[DOCUMENT PASSAGE Boundary: Start]

In 1970, the legislature established the Criminal Justice Act. This was largely inspired by similar federally enacted laws that targeted organized crime. Organized criminal activity had begun posing a “threat to the political, social, and economic institutions.” This was occurring despite the efforts of law enforcement agencies across New Jersey working to curtail such illegal activities.
Those involved in organized crime have increasingly been operating with a higher level of sophistication. These criminal ventures are better concealed, such as through diversification into legal businesses. The result has been that the New Jersey economy incurs massive losses from violence, fraudulent activity, and corruption. Today, the laws allow for significant criminal and civil sanctions to be imposed on those participating in racketeering.
Racketeer Influenced and Corrupt Organizations (RICO)
RICO or the “RICO statute” was a key component of the Organized Crime Control Act of 1970. The stated purpose was to stop the spread of organized criminal activity into “legitimate organizations operating in interstate commerce.” This measure allowed the Attorney General to empower divisions and agencies to investigate and prosecute these offenders much more effectively.
Racketeering in New Jersey (2C:41-1)
Racketeering is not categorized as a specific crime such as assault, theft, vandalism, etc. It is a “pattern” of unlawful activity conducted by an enterprise. This pattern of unlawful activity may be involved in dozens of potential crimes including:
- Violent crimes such as murder, robbery, or terrorism
- Facilitating or promotion of gambling, prostitution, or criminal usury
- Theft-related crimes involving cargo or acts of fraud
- Distribution or trafficking of controlled substances and many more
An enterprise is any group of people functioning together as a “partnership, corporation, business, charitable trust, association, union” or any other entity. This group collaborates or conspires to further their interests.
Pattern of Racketeering Activity
To establish that a pattern of racketeering activity exists there must be multiple criminal acts or incidents within a 10-year period. A pattern also implies that these incidents are not simply isolated occurrences. The criminal conduct involves “similar purposes, results, and participants.”
Those who commit these organized criminal activities typically act discretely. For this reason, law enforcement usually undertakes covert actions in their investigations. It is common for these investigations to span several years.

[DOCUMENT PASSAGE Boundary: End]

--- LIST OF TASKS ---
a: For each statement below, say whether it agrees with the passage on New Jersey racketeering law, answering yes or no and quoting the words of the passage that decide it. (i) The Criminal Justice Act was established in 1970. (ii) Racketeering is categorized as a specific crime in the same way as theft. (iii) A pattern of racketeering activity requires multiple criminal acts within a five-year period.
b: Write the next part of the passage on New Jersey racketeering law, starting after its last sentence.

[INFORMATION Boundary: Start]

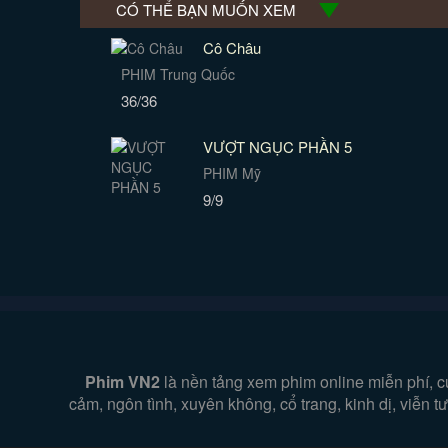
CÓ THỂ BẠN MUỐN XEM
Cô Châu
PHIM Trung Quốc
36/36
VƯỢT NGỤC PHẦN 5
PHIM Mỹ
9/9
Phim VN2
là nền tảng xem phim online miễn phí, c
cảm, ngôn tình, xuyên không, cổ trang, kinh dị, viễn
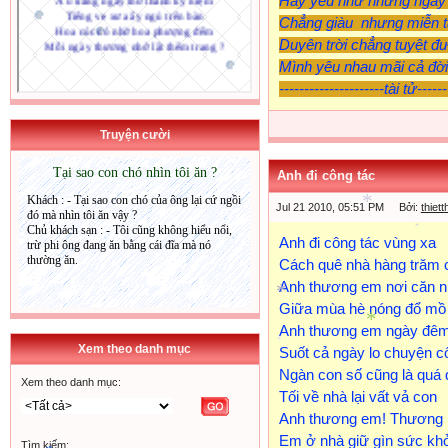
Hãy yêu như những ngày
Chẳng giàu nhưng miễn t
Duyên trời chẳng tuyệt đ
Mình yêu nhau mãi cả đờ
---------------------tài tử------
Truyện cười
Anh đi công tác
Jul 21 2010, 05:51 PM Bởi:
thiet
*
Anh đi công tác vùng xa
*
Cách quê nhà hàng trăm 
Anh thương em nơi căn n
Giữa mùa hè nóng đổ mồ 
*
Anh thương em ngày đêm
Xem theo danh mục
Suốt cả ngày lo chuyện c
*
*
Ngàn con số cũng là quá 
Xem theo danh mục:
Tối về nhà lại vất vả con
Anh thương em! Thương 
Em ở nhà giữ gìn sức kh
Tìm kiếm:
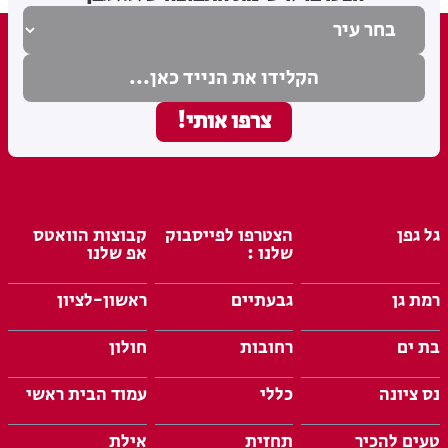
גל גפן
הצטרפו לפייסבוק
קבוצות הוואטס
שלנו :
אפ שלנו
רמת גן
גבעתיים
ראשון-לציון
בת ים
רחובות
חולון
נס ציונה
כללי
עמוד הבית ראשי
טעים להכיר
תחזית
אילת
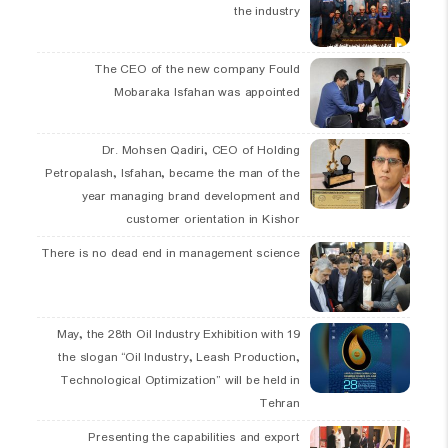
the industry
The CEO of the new company Fould
Mobaraka Isfahan was appointed
Dr. Mohsen Qadiri, CEO of Holding
Petropalash, Isfahan, became the man of the
year managing brand development and
customer orientation in Kishor
There is no dead end in management science
19 May, the 28th Oil Industry Exhibition with
the slogan “Oil Industry, Leash Production,
Technological Optimization” will be held in
Tehran
Presenting the capabilities and export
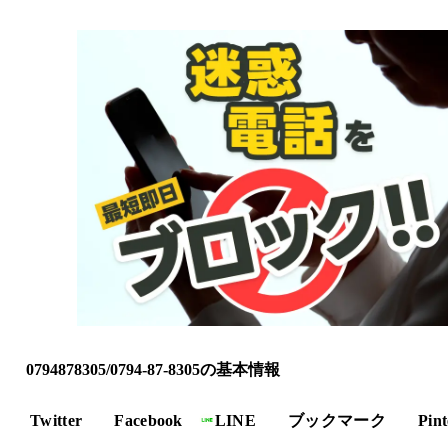
0794878305/0794-87-8305の基本情報
Twitter
Facebook
LINE
ブックマーク
Pint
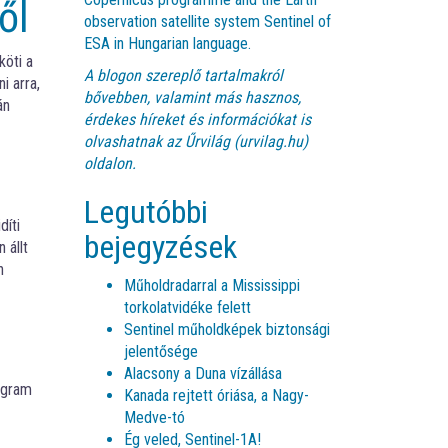
ől
observation satellite system Sentinel of
ESA in Hungarian language.
öti a
A blogon szereplő tartalmakról
i arra,
bővebben, valamint más hasznos,
án
érdekes híreket és információkat is
olvashatnak az
Űrvilág (urvilag.hu)
oldalon.
Legutóbbi
díti
bejegyzések
 állt
n
Műholdradarral a Mississippi
torkolatvidéke felett
Sentinel műholdképek biztonsági
jelentősége
Alacsony a Duna vízállása
rogram
Kanada rejtett óriása, a Nagy-
Medve-tó
Ég veled, Sentinel-1A!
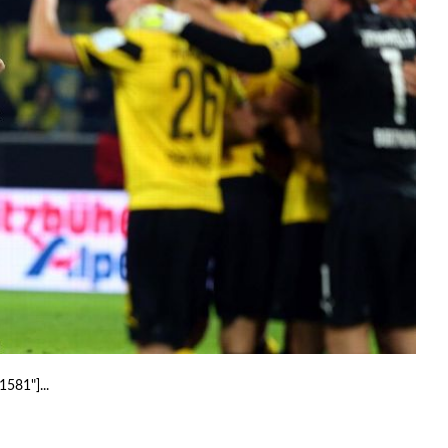
1581"]...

[INFORMATION Boundary: End]

--- TASK RESPONSES ---
a:
(i) Yes: "In 1970, the legislature established the Criminal Justice Act."
(ii) No: "Racketeering is not categorized as a specific crime such as assault, theft, vandalism, etc."
(iii) No: "there must be multiple criminal acts or incidents within a 10-year period."

b:
Unlawful Debts and Usury
These criminal activities often involve the collection of unlawful debt. These debts are incurred as a result of illegal gambling activity or lending associated with usury. The term usury is defined as when money is lent at outrageous or exorbitant rates of interest. Abusive lending practices have long existed in history. A common term for this activity today may include “loan sharking.”
New Jersey law makes it illegal to use funds that are derived from racketeering or unlawfully collected debt in trade or commerce. This includes funds obtained directly or indirectly from racketeering or by simply conspiring to do so. Trade or commerce may include any financial activities including those involved with commodities or services.
Criminal Penalties (2C:41-3)
Those who unlawfully engage in racketeering that involves crimes of violence or the use of firearms may be charged with a first-degree offense. All other racketeering offenses are charged as a crime of the second degree. For crimes of the first degree, the offender may be sentenced to a prison term of between 10 and 20 years and subject to a fine of up to $200,000. For crimes of the second degree, the offender may be sentenced to a prison term of between five and ten years and subject to a fine of up to $150,000.
Forfeiture of Assets
Those convicted of racketeering are subject to forfeiture that is coordinated by the agency prosecuting the offense. This includes any money or property that was obtained as a result of the crime(s). This also includes securities obtained or used to conduct criminal acts.
Following conviction, the court will permit the Attorney General to begin the seizure of property and interests forfeited. The Attorney General will conduct the seizure in a timely manner and consider provisional exceptions to protect the rights of innocent people. Those prosecuting the case are responsible for clearly stating that a conviction may result in forfeiture in the original indictment.
Civil Remedies (2C:41-4)
The court has the authority to impose a host of civil penalties in these cases.
- The offender may be ordered to divest any interests that they have in an enterprise.
- Restrictions may be imposed prohibiting the offender from participating in future ventures that are similar to those associated with the crimes.
- The enterprise may be formally ordered to be dissolved or modified.
- Any domestic or foreign corporation may be ordered to have their authorization to conduct business in the state canceled or suspended.
- Orders to “cease and desist” may be imposed on any person requiring them to refrain from certain behavior or actions.
- Offenders may be ordered to make financial restitution when appropriate.
- Monetary penalties may be imposed of up to three times the amount obtained as a result of racketeering. These measures are intended to serve as a deterrent.
- Individuals or businesses that were harmed as a result of the defendant's actions may bring a lawsuit to recover for damages. Damages of up to three times the amount lost may be pursued as well as attorney fees.
Investigative Interrogatories (2C:41-5)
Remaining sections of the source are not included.